Patriot test for universities, after 2 flops
The country’s universities face a test of their “nationalist” credentials on Saturday after coming up short on two previous occasions in the past two-and-a-half years.
The University Grants Commission has directed all universities to observe September 29 as Surgical Strike Day to celebrate the second anniversary of the army’s cross-border raids on militant hideouts.
Two earlier government initiatives to foster “nationalism” on campuses — the diktats confined to the 45 central universities — had, however, come a cropper.
On May 2 last year, the human resource development ministry had launched the Vidya Veerta Abhiyan, asking central universities to set up walls with the portraits of the 21 Param Vir Chakra awardees to instill patriotism among students. Less than half-a-dozen universities complied, with JNU taking the lead on May 17 that year.
On February 18, 2016, a meeting of central university vice-chancellors, chaired by then HRD minister Smriti Irani, had passed a resolution to fly a national flag, weighing 35kg and hoisted 207ft high, round the clock on their campuses. None implemented it.
Sociologist Andre Beteille, who last week said the government had no authority to instruct universities on these matters, on Friday urged autonomous institutions to resist any agenda imposed on them.
“It’s a bad thing to surrender autonomy. If the universities adopt the line laid down by the government, that’s not a healthy thing. It ought to be resisted,” he told The Telegraph.
Higher education secretary R. Subrahmanyam said all the three initiatives — on the flag, wall and Surgical Strike Day — were “suggestive” and non-binding.
A ministry official said that most of the central universities had sought funds to install the 35kg flags but were refused and asked to “explore finance at their level”. Eventually, they all gave the 35kg flag a miss, sticking to the smaller flags already installed on their campuses.
Subrahmanyam said “there’s nothing wrong” in giving suggestions to universities on such matters.
However, under the UGC Act, the commission’s mandate is only to provide funds to institutions and help ensure standards. The central universities, set up by acts of Parliament, are allowed to take their own decisions on everything else.
Last week, Shri Prakash Singh, a Delhi University political science teacher, had described Beteille as a “Naxal sympathiser” because of his critical views on the commission directive.

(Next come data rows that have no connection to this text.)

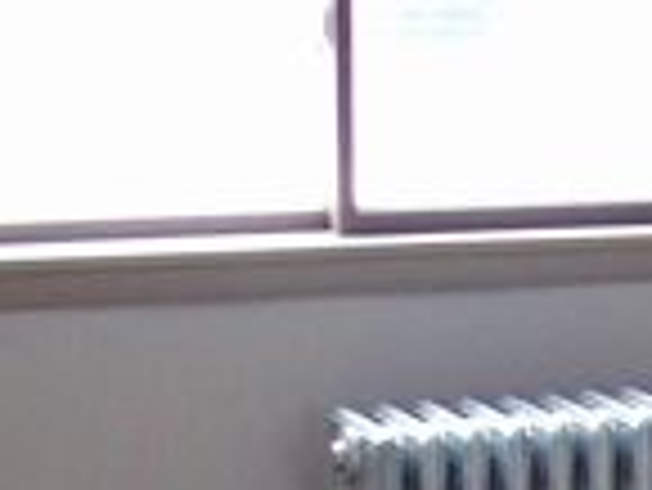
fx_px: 3073
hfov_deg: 11.7
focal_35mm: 163
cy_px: 791
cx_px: 899
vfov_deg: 8.8
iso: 160
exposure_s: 1/36.5
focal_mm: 6.2
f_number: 2.8
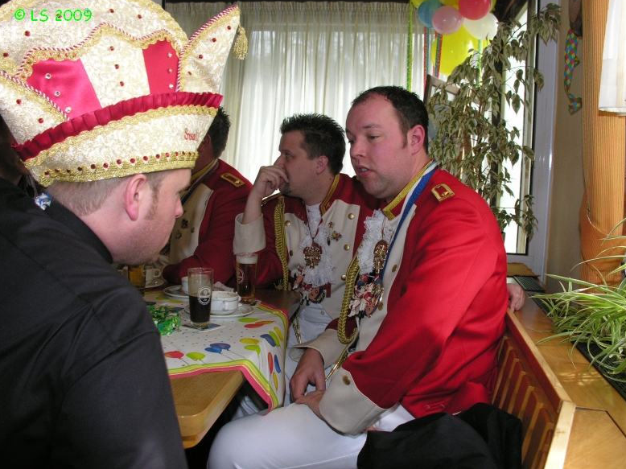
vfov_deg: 39.6
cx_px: 319
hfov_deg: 51.4
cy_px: 230
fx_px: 651
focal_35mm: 36
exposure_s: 1/120
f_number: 4
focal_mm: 8.9
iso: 200
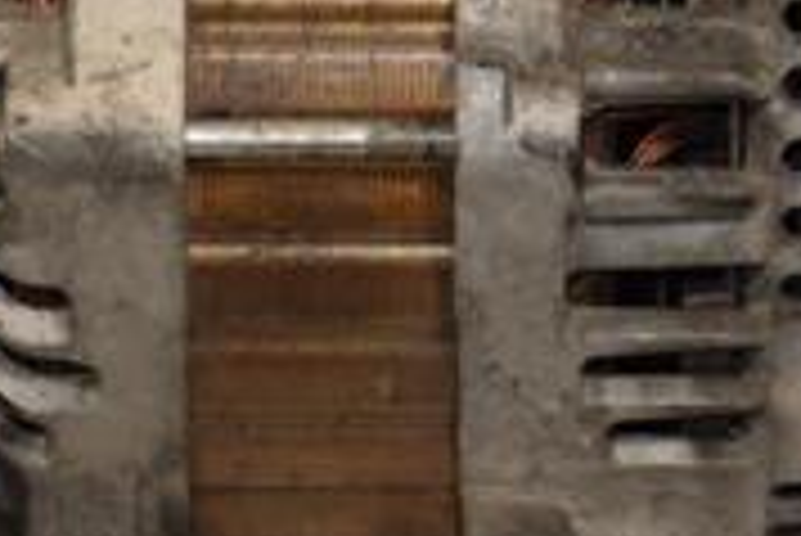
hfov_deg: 6.2
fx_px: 7437
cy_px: 171
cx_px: 423
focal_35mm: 334
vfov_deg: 4.1
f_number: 5.3
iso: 800
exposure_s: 1/160
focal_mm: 66
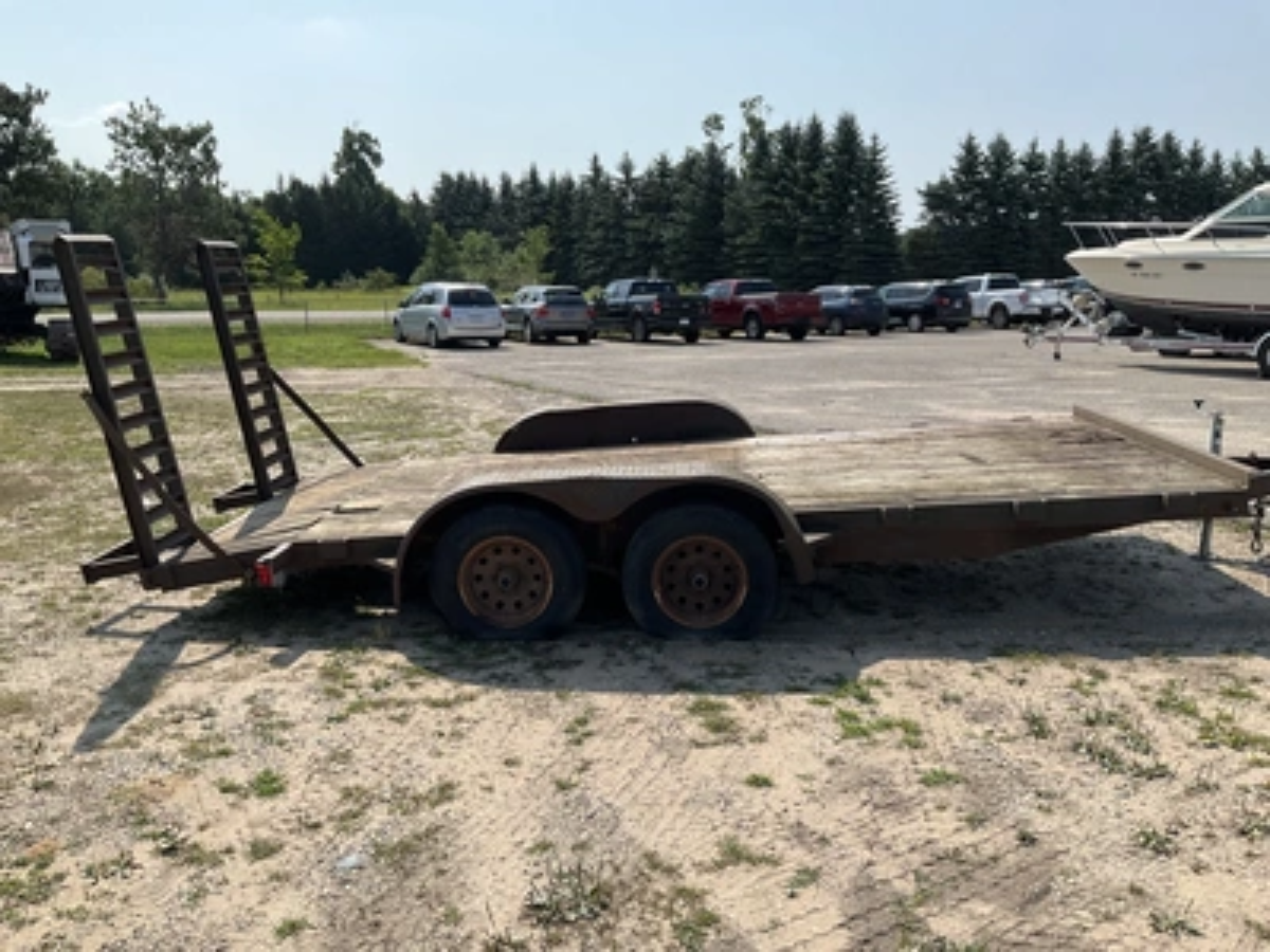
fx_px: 1064
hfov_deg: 61.7
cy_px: 476
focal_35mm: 29
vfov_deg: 48.2
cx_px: 635
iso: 25
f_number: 1.8
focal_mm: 3
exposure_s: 1/1786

Beteille said it had become an “unfortunate tendency” among some to “give a bad name to those who disagree” with them.
A senior UGC official said the universities had been issued the instruction because the government wanted it. “We’ll come to know about the response when they upload (reports and images of) their activities on our website,” he said.
Among other events, the universities have been asked to organise campus visits by defence personnel for photo-ops with students.